» **ЗАДАНИЯ**
a - Перепишите фрагмент текста о романе вырождения, который начинается словами «В отличие от» и заканчивается словами «в прозе Чехова.», заменив «русской литературы» на «отечественной литературы».
b - Установите, соответствуют ли тексту о романе вырождения приведенные ниже утверждения. На каждое ответьте «да» или «нет» и подкрепите ответ дословной цитатой из текста.
(i) Генеалогическое изображение наследственного ряда требует гетеродиегетического рассказчика.
(ii) «Доктор Паскаль» является первым романом цикла «Ругон-Маккары».
(iii) Цикл «Ругон-Маккары» изображает вырождение на материале пяти поколений.

» **ИСХОДНЫЙ ТЕКСТ**
************

В отличие от редукции событийности во французском натурализме, которую следует рассматривать скорее в контексте флоберовской традиции[164], в романе Салтыкова-Щедрина происходит явный разрыв с русской реалистической традицией событийного повествования. Так, в произведениях Л. Н. Толстого и Ф. М. Достоевского структурообразующее событие инсценируется как «прозрение» или «просветление», т. е. как «ментальная перипетия, как когнитивный, душевный или нравственный переворот»[165]. Отказ Салтыкова-Щедрина как от реалистической модели мира, допускающей способность человека к глубоким внутренним переменам, так и от реалистической поэтики события, в контексте русской литературы оказывается предвосхищением модернистского повествования, возможности которого раскроются сполна лишь в прозе Чехова.

Трансгрессивный нарратив и фрагментарное изображение действительности

Одной из особенностей романа о вырождении является возможность по-разному реализовывать базовую схему предопределенного упадка. Некоторые тексты о вырождении облекают ее в форму не вышеописанного нарративного разрыва, а все большего нагромождения трансгрессивных событий, скандальных поступков, обусловленных девиантным поведением ненормального персонажа[166]. Впрочем, столь высокая возможность дегенерации раскрываться в повествовании не означает роста уровня событийности, так как – что уже разъяснялось – с точки зрения текста в целом подобные трансгрессивные эпизоды, ввиду своей повторяемости и предсказуемости, не влекут за собой событийного изменения состояния персонажей. Ярче всего это протеическое многообразие дегенеративных поступков и персонажей проявляется в цикле «Ругон-Маккары», рисующем подробнейшую картину вырождения на материале пяти поколений и самых разных патологий. «Дикое бытие»[167] патологического, «бушующее» на микроструктурном уровне отдельных романов, подчинено контролю макроструктурной наследственной линии, занимающей более высокое, аукториальное положение[168].

Проект генеалогического изображения целого наследственного ряда требует гетеродиегетического, аукториального рассказчика, который, подобно врачу, распознает и истолковывает проявляющиеся в фиктивном мире признаки вырождения; признаки, которых сами действующие лица обычно не замечают[169]. Лишь в последнем романе цикла, «Доктор Паскаль» («Le Docteur Pascal», 1893), эту двойную структуру, складывающуюся из микро- и макроструктурного уровней, нарушает появление персонажа нового типа – врача и исследователя вопросов наследственности Паскаля Ругона, который на правах интрадиегетического porte-parole аукториального рассказчика[170] обобщает и интерпретирует историю вырождения собственной семьи с научной точки зрения. При этом пятая глава «Доктора Паскаля», где Паскаль Ругон объясняет своей племяннице Клотильде семейную историю Ругон-Маккаров в свете учения о наследственности на основе генеалогического древа и собранных материалов, предстает проявлением принципа mise en abyme, который заново раскрывает макроструктурную схему романного цикла с ее функцией глубинной структуры, определяющей всю совокупность разрозненных, по видимости, случайных явлений[171].

************

» **ИСХОДНЫЕ ДАННЫЕ**

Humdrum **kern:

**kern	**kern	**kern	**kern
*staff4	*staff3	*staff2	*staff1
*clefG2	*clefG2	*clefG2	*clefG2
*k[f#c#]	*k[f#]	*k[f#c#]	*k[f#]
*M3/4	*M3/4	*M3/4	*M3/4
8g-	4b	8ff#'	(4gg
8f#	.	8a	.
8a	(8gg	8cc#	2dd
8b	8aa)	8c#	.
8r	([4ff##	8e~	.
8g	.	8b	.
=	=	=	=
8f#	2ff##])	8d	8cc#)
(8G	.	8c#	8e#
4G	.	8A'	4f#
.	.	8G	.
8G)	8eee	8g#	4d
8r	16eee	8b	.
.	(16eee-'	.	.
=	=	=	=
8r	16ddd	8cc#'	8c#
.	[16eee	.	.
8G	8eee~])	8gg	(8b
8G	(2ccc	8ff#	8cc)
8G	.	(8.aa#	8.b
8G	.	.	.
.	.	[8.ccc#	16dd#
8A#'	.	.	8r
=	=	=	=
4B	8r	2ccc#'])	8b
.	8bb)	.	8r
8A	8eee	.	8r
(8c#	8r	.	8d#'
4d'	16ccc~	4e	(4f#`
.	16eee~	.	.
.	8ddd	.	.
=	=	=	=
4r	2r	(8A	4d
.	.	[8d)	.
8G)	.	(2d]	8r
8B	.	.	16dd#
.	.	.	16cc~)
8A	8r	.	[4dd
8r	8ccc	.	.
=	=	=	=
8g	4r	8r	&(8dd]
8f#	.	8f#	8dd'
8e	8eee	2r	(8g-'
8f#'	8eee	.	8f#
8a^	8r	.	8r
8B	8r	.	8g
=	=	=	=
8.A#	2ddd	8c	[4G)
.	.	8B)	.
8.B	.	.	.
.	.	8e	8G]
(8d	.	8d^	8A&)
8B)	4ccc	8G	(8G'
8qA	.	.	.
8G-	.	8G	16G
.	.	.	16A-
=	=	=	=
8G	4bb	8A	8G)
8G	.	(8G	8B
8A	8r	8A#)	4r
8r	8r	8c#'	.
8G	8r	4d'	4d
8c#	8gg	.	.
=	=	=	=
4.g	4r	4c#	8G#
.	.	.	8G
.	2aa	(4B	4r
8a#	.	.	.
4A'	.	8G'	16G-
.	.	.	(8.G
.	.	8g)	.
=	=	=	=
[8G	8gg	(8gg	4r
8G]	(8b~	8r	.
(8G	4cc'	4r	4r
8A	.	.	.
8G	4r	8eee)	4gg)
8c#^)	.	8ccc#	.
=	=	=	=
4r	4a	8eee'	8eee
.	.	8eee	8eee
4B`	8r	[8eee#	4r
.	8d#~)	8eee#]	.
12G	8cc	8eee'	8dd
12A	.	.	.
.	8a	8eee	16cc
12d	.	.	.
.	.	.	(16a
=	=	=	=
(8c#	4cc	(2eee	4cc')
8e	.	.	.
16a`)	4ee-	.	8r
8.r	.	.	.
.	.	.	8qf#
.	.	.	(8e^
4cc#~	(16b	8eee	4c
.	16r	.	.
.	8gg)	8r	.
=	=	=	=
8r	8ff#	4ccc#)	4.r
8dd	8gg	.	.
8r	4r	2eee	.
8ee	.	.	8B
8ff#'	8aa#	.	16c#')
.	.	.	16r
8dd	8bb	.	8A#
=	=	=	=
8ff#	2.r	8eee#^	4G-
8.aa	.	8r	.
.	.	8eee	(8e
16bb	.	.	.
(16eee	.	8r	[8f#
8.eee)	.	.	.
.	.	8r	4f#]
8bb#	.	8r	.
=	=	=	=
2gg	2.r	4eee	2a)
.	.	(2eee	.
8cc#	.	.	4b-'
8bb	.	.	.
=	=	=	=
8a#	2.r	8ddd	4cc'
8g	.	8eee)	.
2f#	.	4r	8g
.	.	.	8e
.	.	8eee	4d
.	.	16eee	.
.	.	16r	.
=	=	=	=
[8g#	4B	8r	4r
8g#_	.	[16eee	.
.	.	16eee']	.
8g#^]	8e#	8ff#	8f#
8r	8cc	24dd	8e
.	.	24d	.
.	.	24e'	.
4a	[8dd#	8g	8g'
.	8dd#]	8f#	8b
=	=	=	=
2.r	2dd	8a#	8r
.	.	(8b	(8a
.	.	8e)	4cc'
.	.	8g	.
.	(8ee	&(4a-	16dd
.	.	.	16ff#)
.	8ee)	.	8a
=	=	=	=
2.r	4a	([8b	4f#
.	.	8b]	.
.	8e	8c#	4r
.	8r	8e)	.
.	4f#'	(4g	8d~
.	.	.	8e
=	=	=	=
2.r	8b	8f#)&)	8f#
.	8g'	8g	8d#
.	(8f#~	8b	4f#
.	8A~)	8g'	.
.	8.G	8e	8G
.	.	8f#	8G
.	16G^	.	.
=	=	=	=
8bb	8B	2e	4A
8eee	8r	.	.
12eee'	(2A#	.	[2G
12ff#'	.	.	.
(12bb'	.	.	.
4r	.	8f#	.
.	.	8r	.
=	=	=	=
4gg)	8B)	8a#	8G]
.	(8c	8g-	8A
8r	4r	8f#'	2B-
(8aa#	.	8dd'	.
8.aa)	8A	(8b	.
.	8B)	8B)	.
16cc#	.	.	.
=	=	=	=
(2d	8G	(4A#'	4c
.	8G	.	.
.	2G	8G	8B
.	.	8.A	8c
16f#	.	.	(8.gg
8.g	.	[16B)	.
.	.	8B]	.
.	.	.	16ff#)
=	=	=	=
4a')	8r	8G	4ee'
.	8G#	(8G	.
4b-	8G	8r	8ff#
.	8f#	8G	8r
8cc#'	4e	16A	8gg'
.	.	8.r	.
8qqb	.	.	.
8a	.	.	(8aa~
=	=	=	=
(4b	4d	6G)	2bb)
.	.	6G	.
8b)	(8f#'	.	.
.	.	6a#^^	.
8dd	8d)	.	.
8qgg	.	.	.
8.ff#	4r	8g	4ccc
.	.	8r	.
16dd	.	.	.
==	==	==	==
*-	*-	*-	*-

************

» **ОТВЕТЫ К ЗАДАНИЯМ**
a -
В отличие от редукции событийности во французском натурализме, которую следует рассматривать скорее в контексте флоберовской традиции[164], в романе Салтыкова-Щедрина происходит явный разрыв с русской реалистической традицией событийного повествования. Так, в произведениях Л. Н. Толстого и Ф. М. Достоевского структурообразующее событие инсценируется как «прозрение» или «просветление», т. е. как «ментальная перипетия, как когнитивный, душевный или нравственный переворот»[165]. Отказ Салтыкова-Щедрина как от реалистической модели мира, допускающей способность человека к глубоким внутренним переменам, так и от реалистической поэтики события, в контексте отечественной литературы оказывается предвосхищением модернистского повествования, возможности которого раскроются сполна лишь в прозе Чехова.

b -
(i) Да: «Проект генеалогического изображения целого наследственного ряда требует гетеродиегетического, аукториального рассказчика».
(ii) Нет: «Лишь в последнем романе цикла, «Доктор Паскаль»».
(iii) Да: «рисующем подробнейшую картину вырождения на материале пяти поколений».